Especialidades / Nutrição Funcional

Atuação da nutrição nos Transtornos de Ansiedade e TDHA

O estresse e a ansiedade excessiva são muito comuns hoje em dia. O ritmo muito acelerado, cobranças na aérea profissional, excesso de informações, falta de tempo, agitação das grandes cidades, isso faz com que algumas pessoas se tornem menos produtivas e mais estressadas. Estes fatores estressantes podem levar ao surgimento da ansiedade em excesso. 

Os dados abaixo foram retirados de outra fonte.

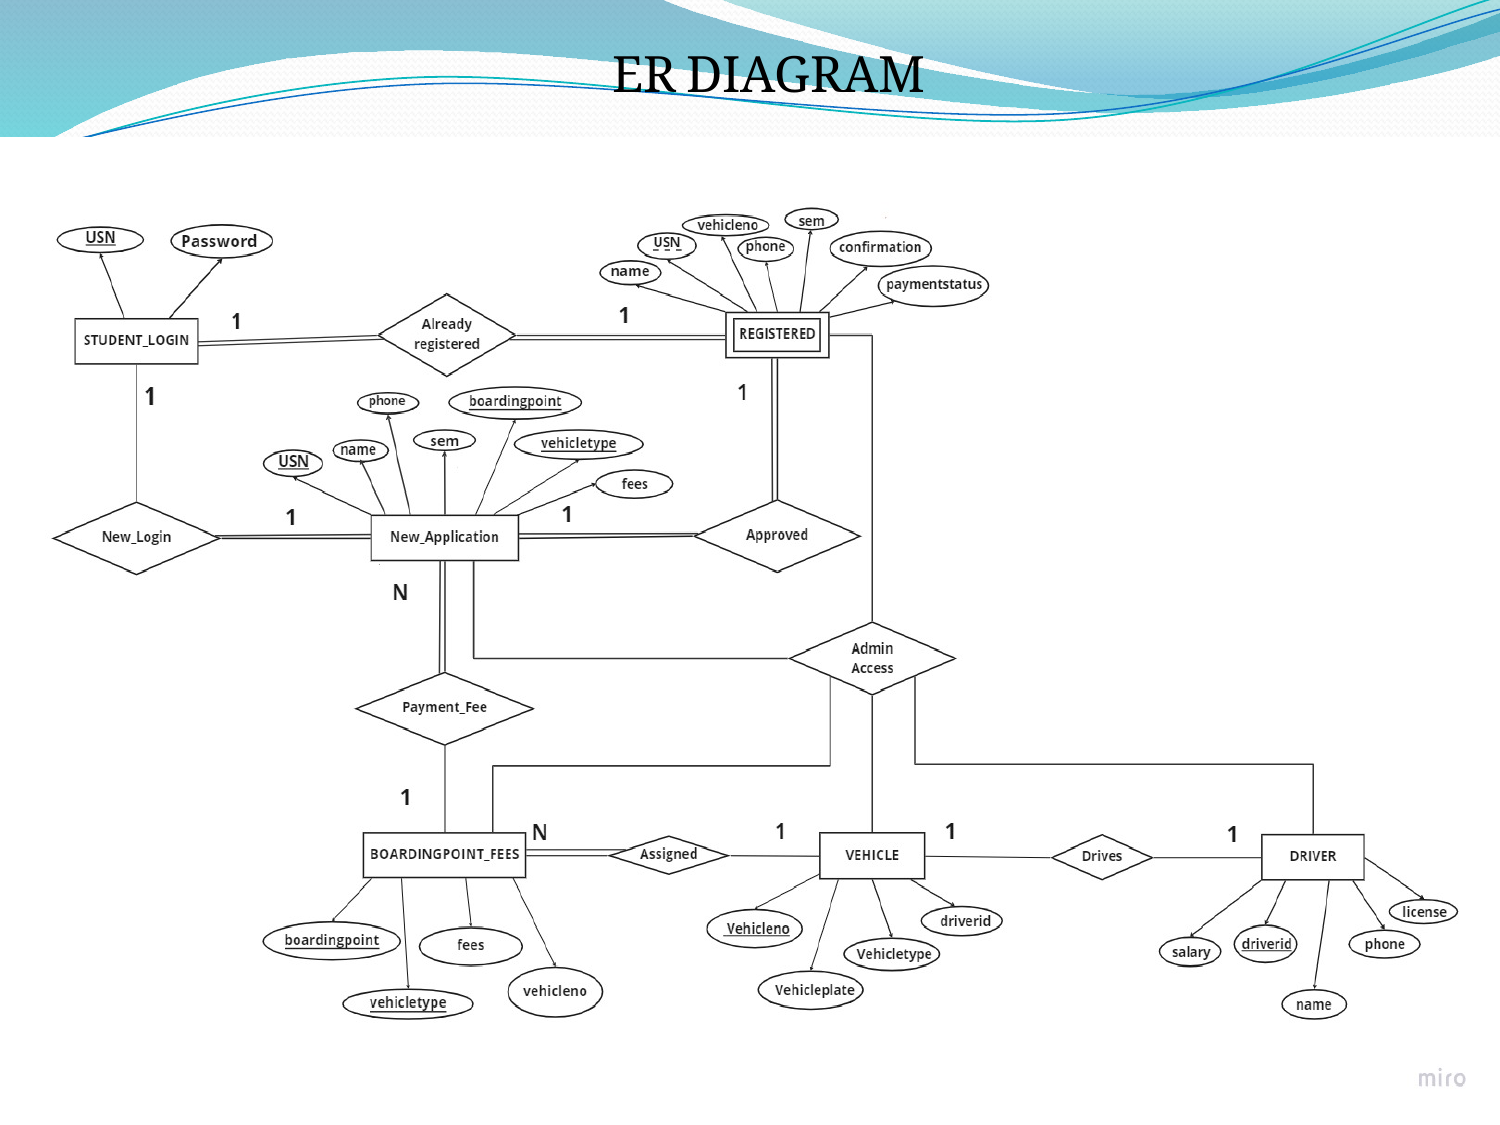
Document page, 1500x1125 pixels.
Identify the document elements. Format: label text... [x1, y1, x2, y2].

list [0, 136, 1500, 1125]
text_box ER DIAGRAM [597, 35, 1301, 110]
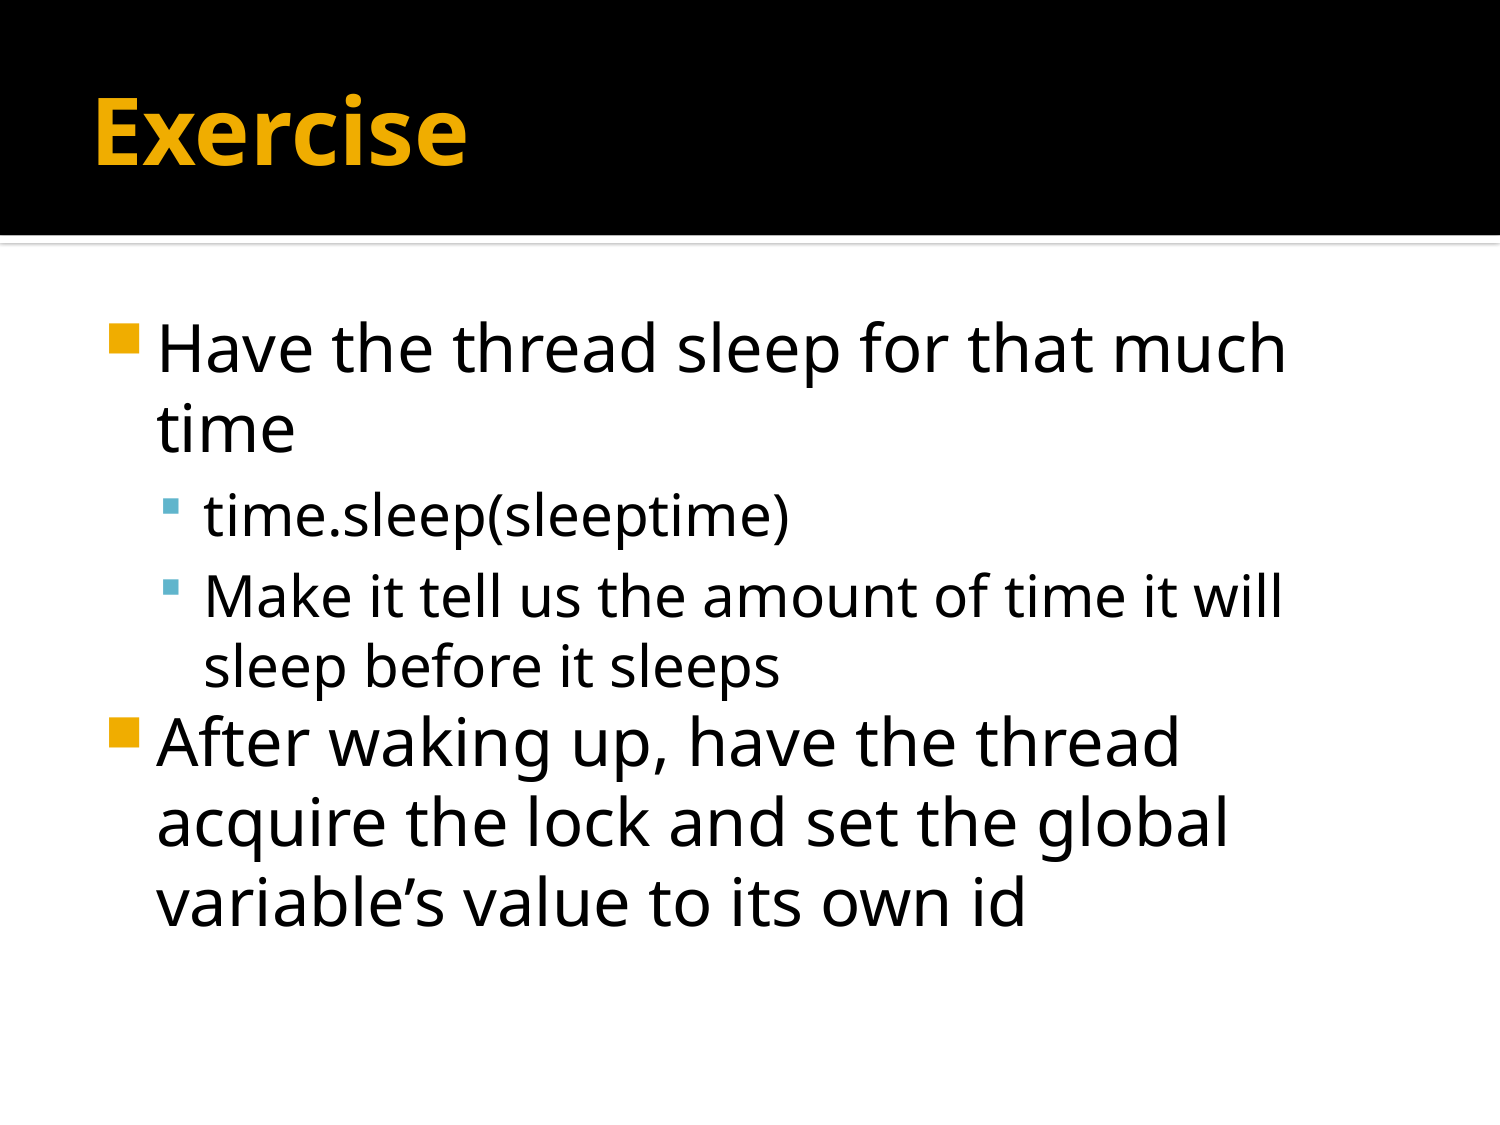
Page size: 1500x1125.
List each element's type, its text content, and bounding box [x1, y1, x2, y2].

list Have the thread sleep for that much time time.sleep(sleeptime) Make it tell us the amount of time it will sleep before it sleeps After waking up, have the thread acquire the lock and set the global variable’s value to its own id [75, 291, 1425, 1050]
title Exercise [75, 25, 1425, 231]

Esse excesso de ansiedade pode causar conseqüências como dificuldade para desenvolvimento de atividades diárias pouca concentração, irritabilidade, insônia entre outros.

O reconhecimento de que existe influência da microbiota intestinal em várias vias de sinalização, levou a um conceito de um eixo microbiota- intestino- cérebro (eixo MGB microbiota-gut-brain). Atualmente sabe-se que a microbiota que habita o intestino afeta a atividade do sistema nervoso central do seu hospedeiro. Os transtornos de ansiedade, assim como os transtornos de humor estão relacionados com o desequilíbrio da microbiota intestinal de crianças e adultos. Esta ligação revela uma nova oportunidade terapêutica no tratamento de distúrbios psiquiátricos baseada na intervenção nutricional com o uso probióticos ((organismos vivos que, quando administrados em quantidades adequadas, conferem benefício à saúde do hospedeiro), prebióticos (são compostos não-digeríveis pelas enzimas do trato gastrintestinal, e que estimulam o crescimento de espécies bacterianas benéficas, como bifidobactérias e lactobacilos) juntamente com uma alimentação individualizada e equilibrada para a manutenção de uma microbiota saudável. 



O transtorno de déficit de atenção e hiperatividade (TDAH) é o distúrbio neurocomportamental mais comum da infância. Nas duas últimas décadas, tem havido um crescente foco especial sobre os efeitos da dieta em relação a hiperatividade em crianças.

Os aditivos alimentares, açúcares refinados, os desequilíbrios minerais, a falta de ácidos graxos essencias e a deficiência de vitaminas do complexo B, foram relatados por terem efeitos adversos sobre o comportamento.

 Diante de várias referências que apontam a influência da dieta no TDAH tanto negativa: alimentos e aditivos alimentares que são gatilhos para este transtorno, quanto positiva: alimentos e nutrientes  que modulam esta disfunção, e tendo em vista que existem poucos resultados eficientes de tratamentos medicamentosos em relação a este transtorno, sendo freqüentes os efeitos colaterais, a nutrição pode ser um fator determinante para  o equilíbrio e controle do TDAH.